What could have been a heart-breaking conclusion to a young cancer survivor's triathlon instead emerged as one of the year's most inspiring moments when he was instead scooped up by a Marine and carried to the finish line.
As reported by ABC News, CNN and a variety of other outlets, 11-year-old Ben Baltz was competing in the Sea Turtle childrens triathlon when his prosthetic leg broke roughly halfway through the final one-mile run that concluded the event, with a screw coming loose and the prosthetic buckling and breaking as a result.
For Baltz, who lost the lower portion of his right leg during a battle with bone cancer at the age of 6, the broken prosthetic was just the most recent of some 10 that he has shattered during his very active youth. Still, Baltz had never broken a prosthetic in the middle of a race, and the accident came a full half a mile from the finish line, a distance much too far for Baltz to complete on a single leg.

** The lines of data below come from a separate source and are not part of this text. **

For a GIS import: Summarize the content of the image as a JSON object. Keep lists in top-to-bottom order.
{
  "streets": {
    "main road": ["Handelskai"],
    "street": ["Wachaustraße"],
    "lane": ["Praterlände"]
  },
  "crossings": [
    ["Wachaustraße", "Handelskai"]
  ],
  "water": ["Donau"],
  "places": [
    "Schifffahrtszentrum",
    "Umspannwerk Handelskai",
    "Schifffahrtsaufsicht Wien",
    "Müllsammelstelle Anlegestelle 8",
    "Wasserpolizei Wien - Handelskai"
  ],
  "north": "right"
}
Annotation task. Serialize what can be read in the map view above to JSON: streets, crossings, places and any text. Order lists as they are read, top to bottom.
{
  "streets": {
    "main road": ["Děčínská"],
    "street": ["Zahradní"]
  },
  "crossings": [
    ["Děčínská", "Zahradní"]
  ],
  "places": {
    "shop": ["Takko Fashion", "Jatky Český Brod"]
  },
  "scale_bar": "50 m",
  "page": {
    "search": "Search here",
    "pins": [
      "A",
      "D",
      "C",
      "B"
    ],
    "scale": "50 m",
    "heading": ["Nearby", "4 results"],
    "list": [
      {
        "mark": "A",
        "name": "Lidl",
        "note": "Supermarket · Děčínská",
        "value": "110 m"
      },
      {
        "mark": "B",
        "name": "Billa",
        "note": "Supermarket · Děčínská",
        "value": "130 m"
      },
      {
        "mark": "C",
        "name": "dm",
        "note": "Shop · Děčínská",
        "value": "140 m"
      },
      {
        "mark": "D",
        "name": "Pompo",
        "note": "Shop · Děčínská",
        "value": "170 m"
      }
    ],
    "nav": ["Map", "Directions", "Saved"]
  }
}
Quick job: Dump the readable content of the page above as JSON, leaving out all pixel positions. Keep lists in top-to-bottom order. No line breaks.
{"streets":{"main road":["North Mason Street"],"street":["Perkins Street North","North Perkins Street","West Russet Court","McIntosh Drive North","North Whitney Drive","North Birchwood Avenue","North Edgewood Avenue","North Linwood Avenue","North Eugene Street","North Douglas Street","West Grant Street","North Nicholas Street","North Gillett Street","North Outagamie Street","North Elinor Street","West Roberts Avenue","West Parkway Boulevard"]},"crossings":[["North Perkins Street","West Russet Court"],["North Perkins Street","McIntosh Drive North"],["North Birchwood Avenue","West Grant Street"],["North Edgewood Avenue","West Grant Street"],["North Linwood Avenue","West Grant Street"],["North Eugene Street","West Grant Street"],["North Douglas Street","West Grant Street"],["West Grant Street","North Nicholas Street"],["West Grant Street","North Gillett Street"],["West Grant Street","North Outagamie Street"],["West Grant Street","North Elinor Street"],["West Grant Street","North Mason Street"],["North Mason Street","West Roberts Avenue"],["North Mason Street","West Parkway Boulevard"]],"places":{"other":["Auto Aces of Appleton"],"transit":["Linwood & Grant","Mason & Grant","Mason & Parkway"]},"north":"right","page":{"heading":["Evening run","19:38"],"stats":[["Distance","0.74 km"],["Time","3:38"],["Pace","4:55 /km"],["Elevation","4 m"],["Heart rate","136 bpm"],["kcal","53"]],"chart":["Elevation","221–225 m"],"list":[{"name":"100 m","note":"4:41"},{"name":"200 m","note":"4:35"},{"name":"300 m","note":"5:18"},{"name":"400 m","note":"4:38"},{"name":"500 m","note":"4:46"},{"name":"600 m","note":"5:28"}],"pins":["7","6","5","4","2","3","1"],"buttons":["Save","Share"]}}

That's when a group of Marines sprung into action. Pfc. Matt Morgan, a 19-year-old Marine from San Diego who was volunteering at the kids event ran up to check on Baltz, who scrambled to fix his prosthetic after he collapsed when it broke. After a few moments of fumbling with the now shattered prosthetic, Morgan realized that the boy would be unable to finish the race under his own power, so he instinctively scooped up Baltz and began to run toward the finish line.
"He said no, he'd finish by himself and he continued to try and fix his prosthetic. But after a couple seconds, he knew there was something wrong with it and he was going to need a hand," Morgan told ABC News. "He was going to finish the race no matter what, but I told him to jump on and we finished the race together."
What happened next was even more moving, if possible. Once Morgan started running toward the finish line with Baltz on his back, all the other Marines on the course began lining up behind the piggyback pair in double file, creating an impromptu military procession all the way through the finish line, leaving nary a dry eye along the course.
When Baltz's mother, Kim Baltz, first saw her son being carried toward the finish line, it was almost too much for her to maintain her composure.
"It just made me start crying that they would have picked him up and helped him finish the race," the elder Baltz told ABC News.
"We want to give him the message that he can do anything, and he has an inspirational story, and he just needs to be thankful that he is able to do it because there are a lot of kids out there that are still fighting cancer," Baltz told CNN. "We just want him to get out there and participate in life."
In one recent inspiring moment he experienced life in a very active way thanks to a little bit of help, all inspiring others to appreciate what they have even more in the process.